Mr. Sculley says Allied may also be moving into the business of cleaning up chemical waste stored at military installations around the country.

"This is a major new direction for us," Mr. Sculley said of the disposal of explosives in ammunition, from handguns to giant artillery

pieces. "But who knows better how to take something apart and demilitarize it than the people who put it together."

During a recent interview at his office on the 22nd floor of the Legg Mason Tower, he said the company is currently negotiating for patent rights for certain processes that would use a sulfur-based formula to decompose the explosives.

If things go as planned, he said, Allied could enter the new business as early as the first quarter of the new year.

Mr. Sculley realizes that Allied doesn't have the resources "to go head to head against the nation's

big environmental cleanup companies," but he feels confident that it can find its own niche in the market, which has been estimated at $150 billion to $200 billion worldwide.

If its move into the munitions disposal business proves successful, Mr. Sculley said, it could lead to the formation of a new division that would likely be based in the Baltimore/Washington area. Now, it has only a small headquarters staff in Baltimore.

In a recent research report, Ashish R. Thadhani, who follows Allied for Ladenburg, Thalmann & Co. Inc., said: "We do not expect these activities to form an integral part of the company's operations prior to 1994. If the endeavor were to prove successful, management indicated that total revenues could reach $300 million by 1997."

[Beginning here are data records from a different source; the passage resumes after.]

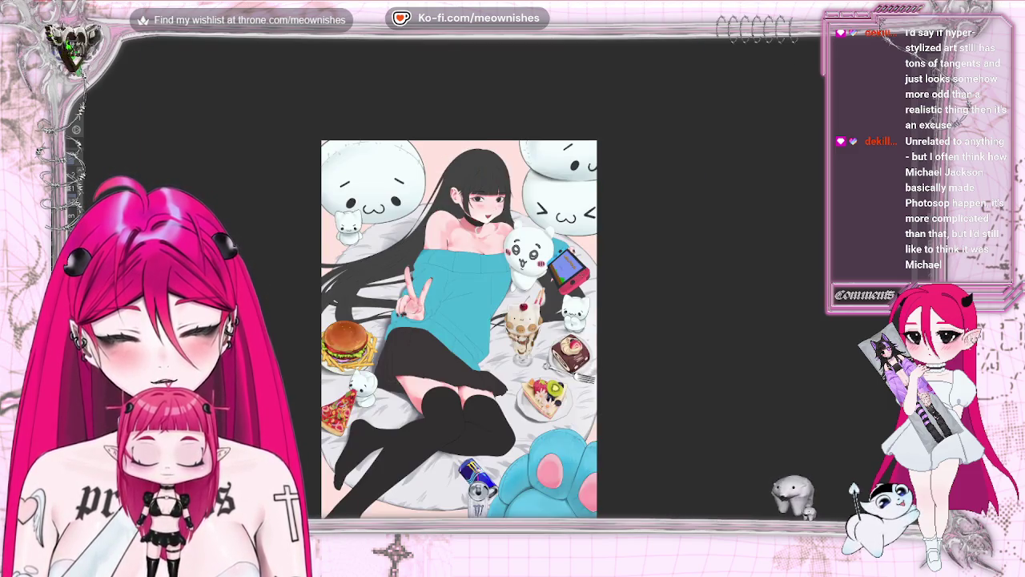
key("ctrl+plus")
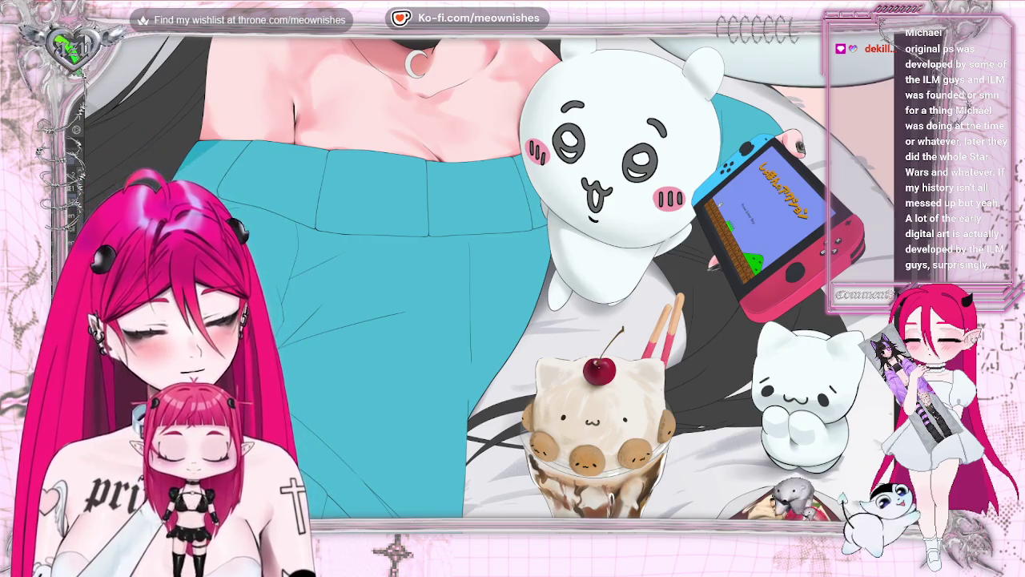
Step: Flip the canvas horizontally so the console sits left of the white plush, then pan toward the face
key("h")
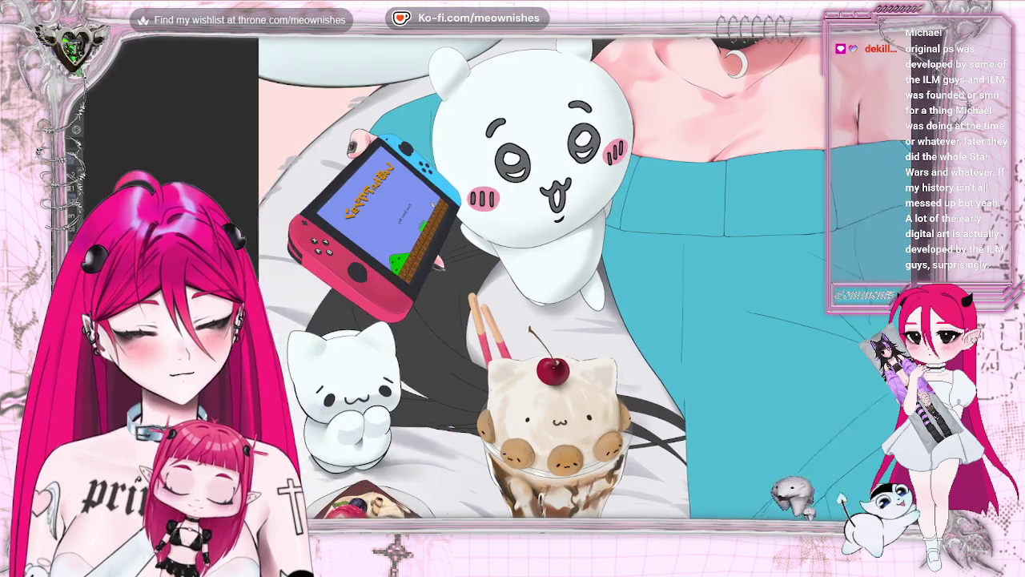
left_click_drag(128, 152, 312, 160)
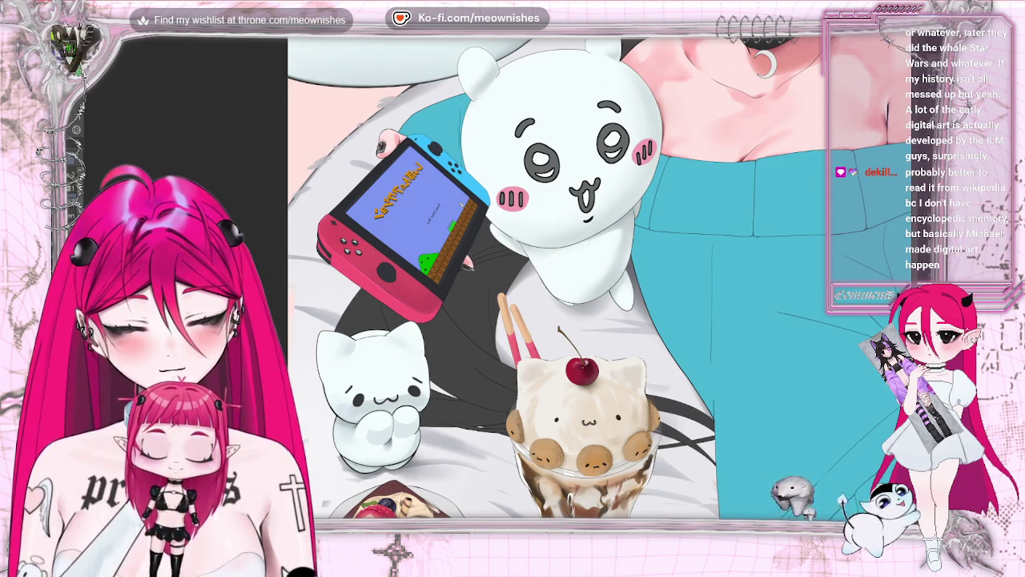
key("h")
key("ctrl+0")
key("ctrl+plus")
key("h")
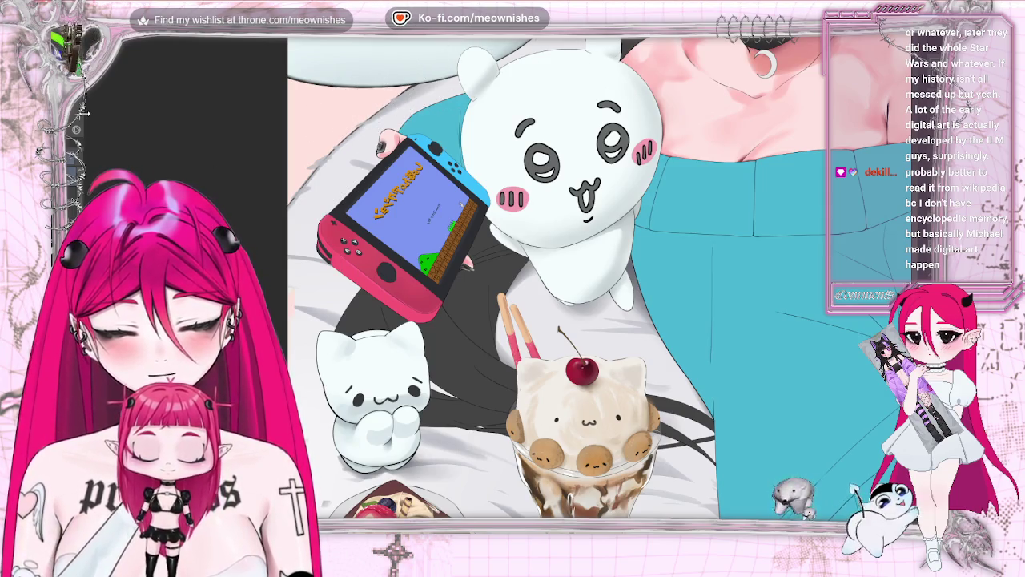
scroll(589, 276, "up", 2)
scroll(589, 276, "up", 3)
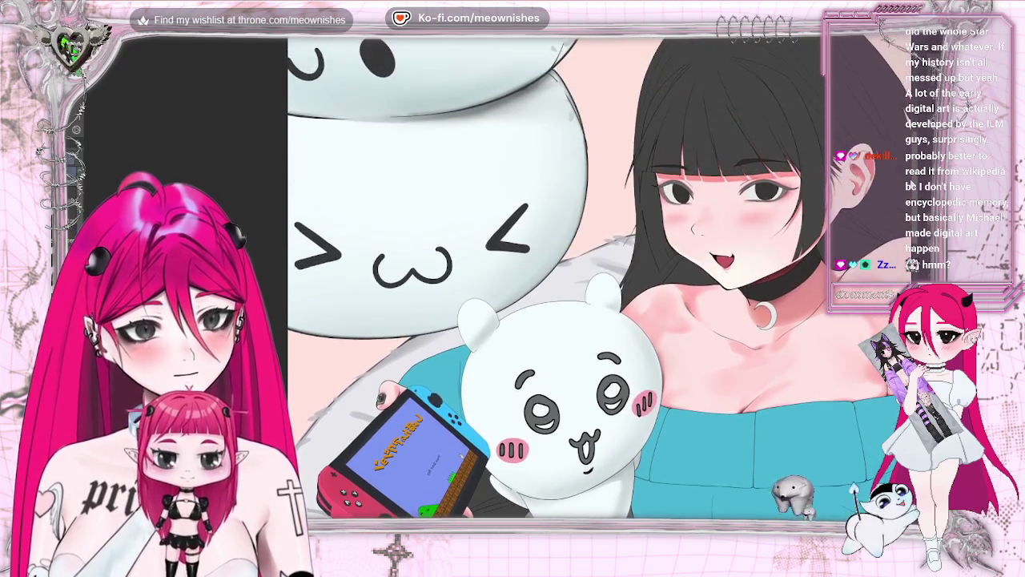
Step: Zoom in close on the girl's face, pan down toward the peace-sign hand, then fit the view
scroll(513, 276, "right", 3)
scroll(512, 276, "right", 1)
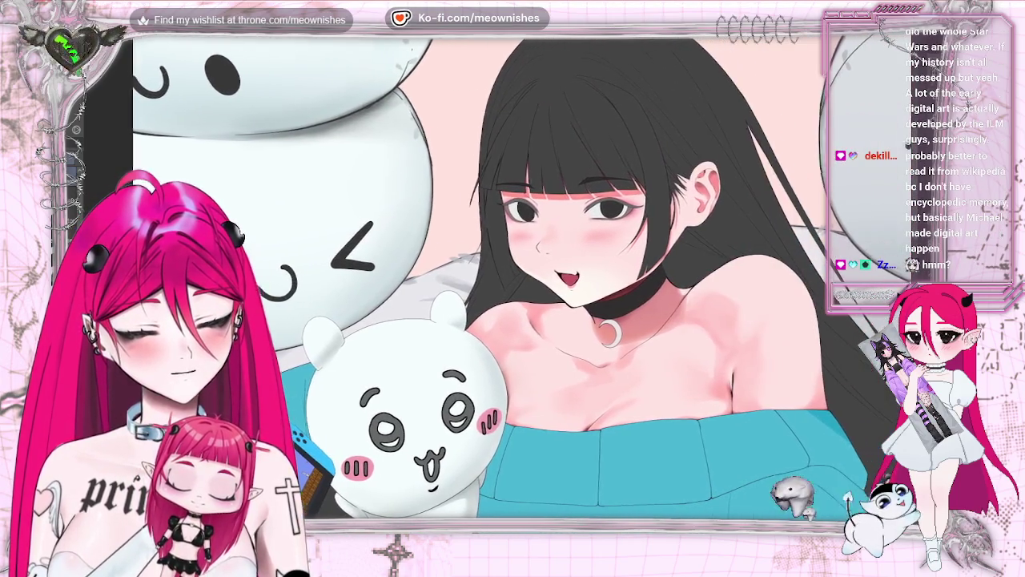
scroll(514, 273, "up", 1)
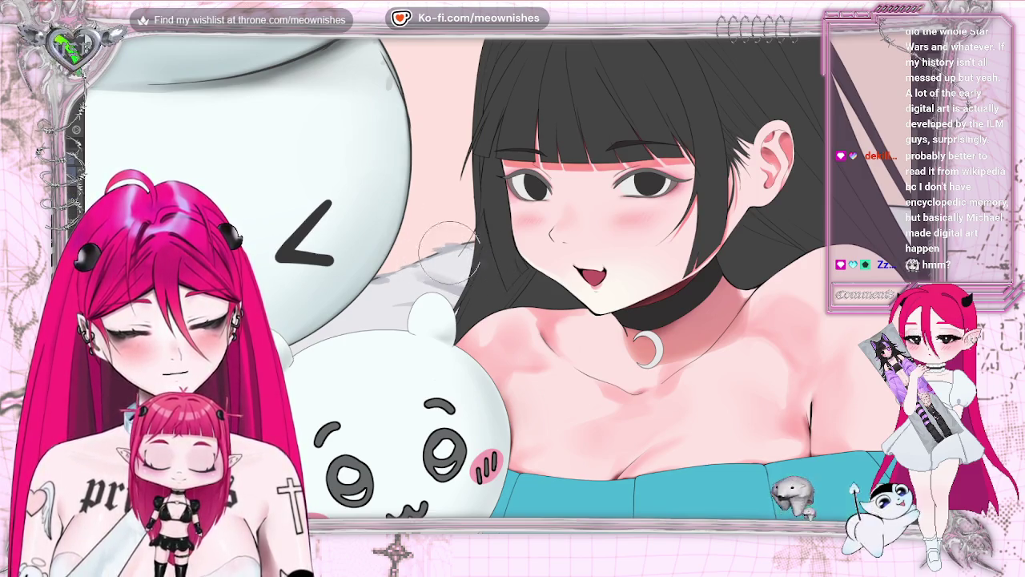
key("ctrl+minus")
key("ctrl+minus")
key("ctrl+minus")
key("ctrl+minus")
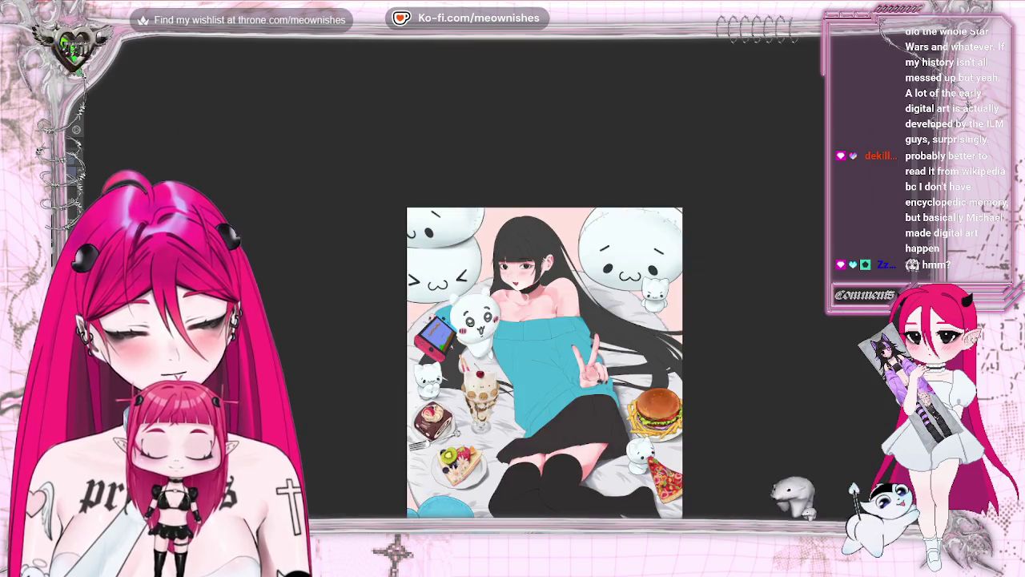
key("ctrl+plus")
key("ctrl+plus")
key("ctrl+plus")
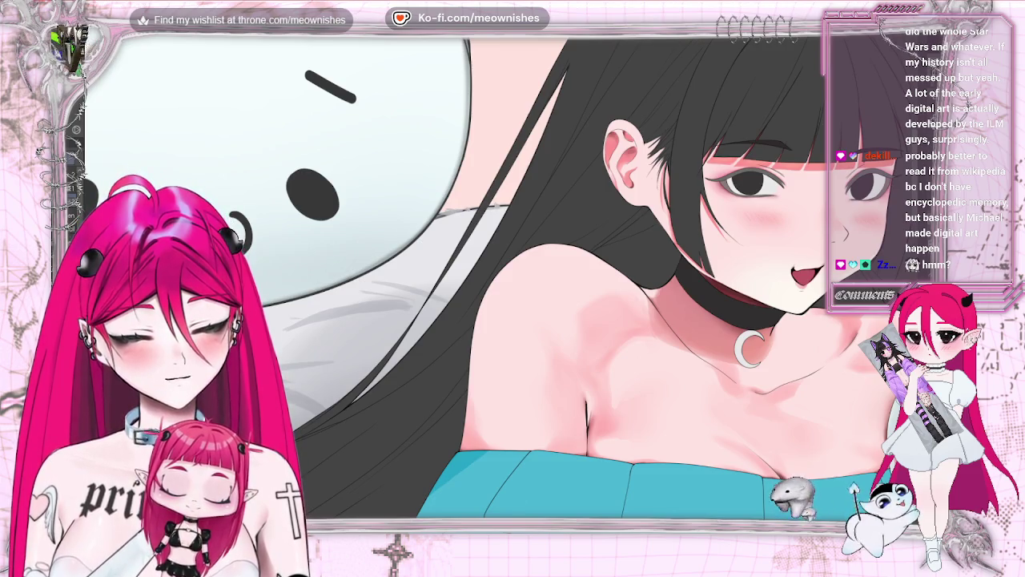
scroll(480, 280, "left", 5)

The Ladenburg, Thalmann report recommended Allied's stock as buy, "particularly for high-risk/reward oriented investors."

Stressing that Allied would be taking the relative conservative approach of not diversifying beyond its "core capabilities," Mr. Sculley mentioned another new business that fits this business philosophy.

Allied reached an agreement earlier this month with Steyr-Daimler-Puch Spezialfahrzeug AG (SSF), a large Austrian producer of automobiles, trucks, buses, military vehicles and small arms.

The deal involves production and marketing projects throughout the world.

2& One of the first projects would be

the establishment of a turnkey ammunition plant for an Asian country. As is common, Allied did not identify the customer.

The Austrian company is to provide the investment funds. For its part, Allied is to chip in the ammunition technology, manufacturing layouts, site and training.

The agreement will also be looking at the possibility of U.S. government purchases of SSF's Pandur light armored vehicle.

Allied's major manufacturing arm, MECAR S.A., is located in Belgium. It operates an engineering services division, Barnes & Reinecke Inc., in Elk Grove, Ill.

Mr. Sculley has been a director of Allied since early 1991. He became an employee in May, when he became president and chief operating officer.

A 1962 graduate of the Virginia Military Institute with a degree in civil engineering, Mr. Sculley served four years with the Air Force as an aide to Gen. Gabriel P. Disosway, the Air Force commander in Europe.